Anxiety, Dental Phobia
We acknowledge that many people are apprehensive about coming to the dentist. Often, an acute dental problem or accompanying pain can make it worse. Our approach is aimed at understanding and listening to you. When dealing with anxiety, it is important that we first acknowledge your concerns. Assuming we have a diagnosis and you choose a particular treatment option, we begin by using small steps aimed at relieving your pain and building your trust.
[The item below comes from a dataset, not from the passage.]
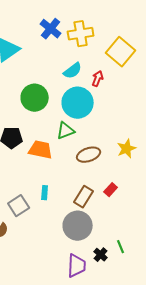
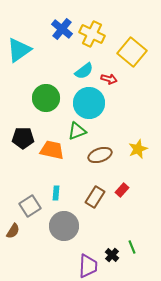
yellow cross: (81, 34) -> (92, 34), turned 35
red arrow: (98, 79) -> (109, 79), turned 84
gray circle: (78, 226) -> (64, 226), moved

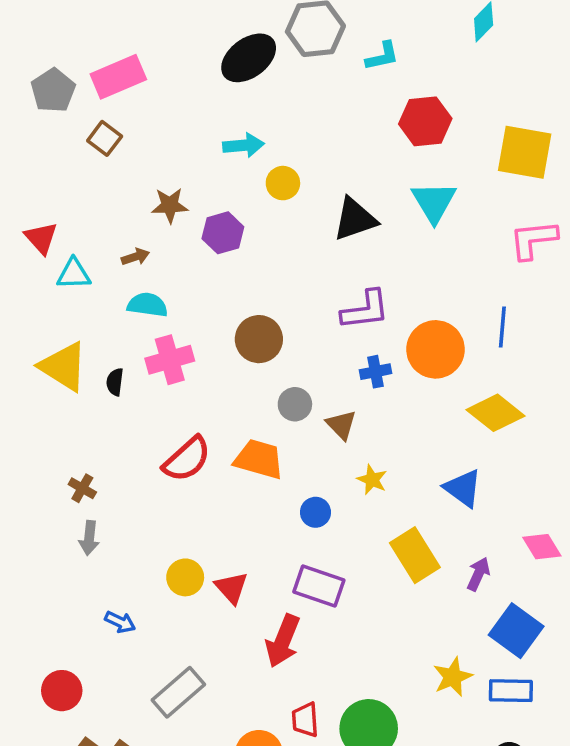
A prescription medication may be needed a few days prior to treatment to minimize associated infection and inflammation. On the day of treatment, we try to make our office feel familiar to you, to revisit any questions or concerns you may have, and to put you in a comfortable place with your favorite music.
Nitrous Oxide
Assuming your medical history allows it, we can offer nitrous oxide to you with most dental treatment you receive with us. Nitrous oxide is a mild inhalational anesthetic that can be just enough to help relieve your anxiety and pain while you remain conscious. Nitrous oxide is useful to dentistry because it is appropriate for the minimally invasive nature of most dental procedures. For most of dentistry, there simply is no need to assume the risks or complications involved with sedation or general anesthesia. Nitrous oxide is safe. It can be adjusted and quickly reversed. After 5 minutes of breathing 100% oxygen, the effects of nitrous oxide are almost completely gone. Many people associate dental anxiety only with the injection, so nitrous oxide can be used briefly and then reversed immediately after the injection is given. The goal is to make you feel safe, comfortable, and in control.
Local Anesthesia
The paradox of dentistry is that local anesthetics make most dental procedures virtually painless, yet the injection itself is something that all patients would rather avoid. This is why we take so many measures to establish your comfort before we even get to this point. Once you are in the chair and we need to get an area numb, we use the most gentle and pain-free techniques possible. Our goal for you not to feel anything. Not even the slightest pinch. A relaxing environment, a gentle technique, coupled with the use of varying anesthetics makes this possible. Once you’ve had the injection, it may take time to establish good anesthesia, so you may have to sit back and listen to your favorite music while you wait for it to take effect.